In recent years, the number of forcibly displaced persons has risen worldwide, with approximately 40% being children and adolescents. Most of them are hosted in low- and middle-income countries (LMICs). Many individuals meet the criteria for mental health issues, which can also be exacerbated by a number of risk factors, including low socioeconomic status, displacement, and stressors linked to conflicts in their country or region of origin. However, the vast majority never receive treatment for their psychological problems due to multiple reasons, including a shortage of mental health professionals in LIMCs, transportation challenges in accessing clinics, and clinic hours conflicting with family commitments. In the current study we investigated whether individual psychotherapy delivered by trained lay counsellors over telephone to Syrian refugee children living in Lebanon is effective and overcomes barriers to treatment access.

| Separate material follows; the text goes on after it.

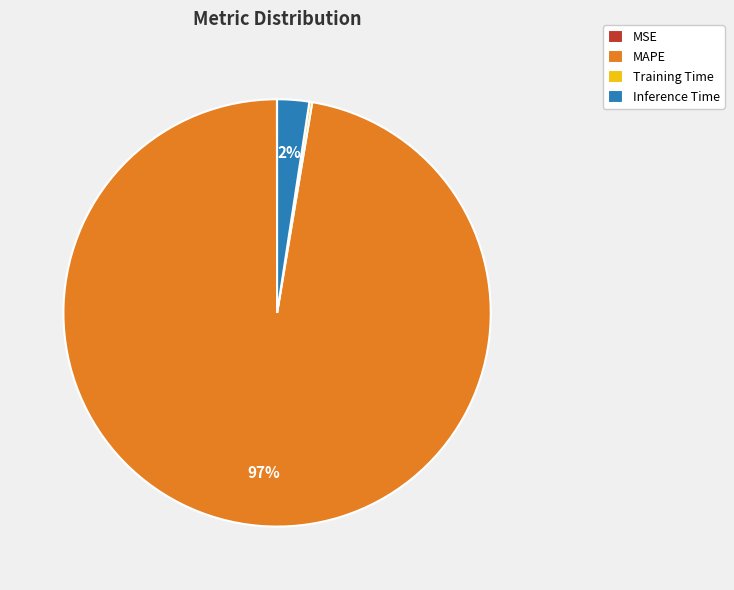

To the nearest percent, what percentage of the pie is Inference Time?

2%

After adaptation of Common Elements Treatment Approach (CETA) to remote delivery over telephone (t-CETA), preliminary effectiveness of the treatment modality was assessed with a pilot single blind randomised controlled trial including a total sample of 20 refugee children with diagnosed mental health problems. Data was analysed applying a Bayesian approach.
There was a significant session-by-session decrease in self-reported mental health symptoms over the course of treatment. Independent assessments showed that t-CETA resulted in a greater reduction of symptoms than standard in-person treatment as usual. There was no difference between groups for impairment. Importantly, the majority of children allocated to t-CETA completed treatment whilst no children in the treatment as usual condition were able to do so.
The study provides preliminary evidence that telephone-delivered psychotherapy in a humanitarian setting, delivered by lay counsellors under supervision, works and significantly increases access to treatment compared to traditional in-person treatment. However, findings remain to be replicated in larger trials.
Clinical Trials. gov ID: NCT03887312; registered 22nd March 2019.
近年来,全球被迫流离失所者的数量不断增加,其中约40%为儿童和青少年。他们中的大多数人生活在低收入和中等收入国家(LMICs)。许多人符合心理健康问题的标准,一些风险因素也会加剧这些问题,包括社会经济地位低下、流离失所,以及与他们原籍国或地区冲突相关的压力源。然而,绝大多数人由于多种原因从未接受过心理问题的治疗,这些原因包括低收入和中等收入国家心理健康专业人员短缺、前往诊所面临交通挑战,以及诊所营业时间与家庭事务冲突。在本研究中,我们调查了由经过培训的非专业咨询师通过电话为居住在黎巴嫩的叙利亚难民儿童提供的个体心理治疗是否有效,以及是否克服了治疗获取方面的障碍。
在将通用要素治疗方法(CETA)调整为通过电话远程提供(t-CETA)后,通过一项试点单盲随机对照试验评估了该治疗方式的初步有效性,该试验共纳入了20名被诊断患有心理健康问题的难民儿童。采用贝叶斯方法对数据进行分析。
在治疗过程中,自我报告的心理健康症状逐次显著下降。独立评估表明,与标准的面对面常规治疗相比,t-CETA导致的症状减轻更为明显。两组在功能损害方面没有差异。重要的是,分配到t-CETA组的大多数儿童完成了治疗,而常规治疗组中没有儿童能够完成治疗。
该研究提供了初步证据表明,在人道主义环境中,由非专业咨询师在监督下通过电话提供的心理治疗是有效的,并且与传统的面对面治疗相比,显著增加了治疗的可及性。然而,研究结果仍有待在更大规模的试验中进行重复验证。
ClinicalTrials.gov标识符:NCT03887312;于2019年3月22日注册。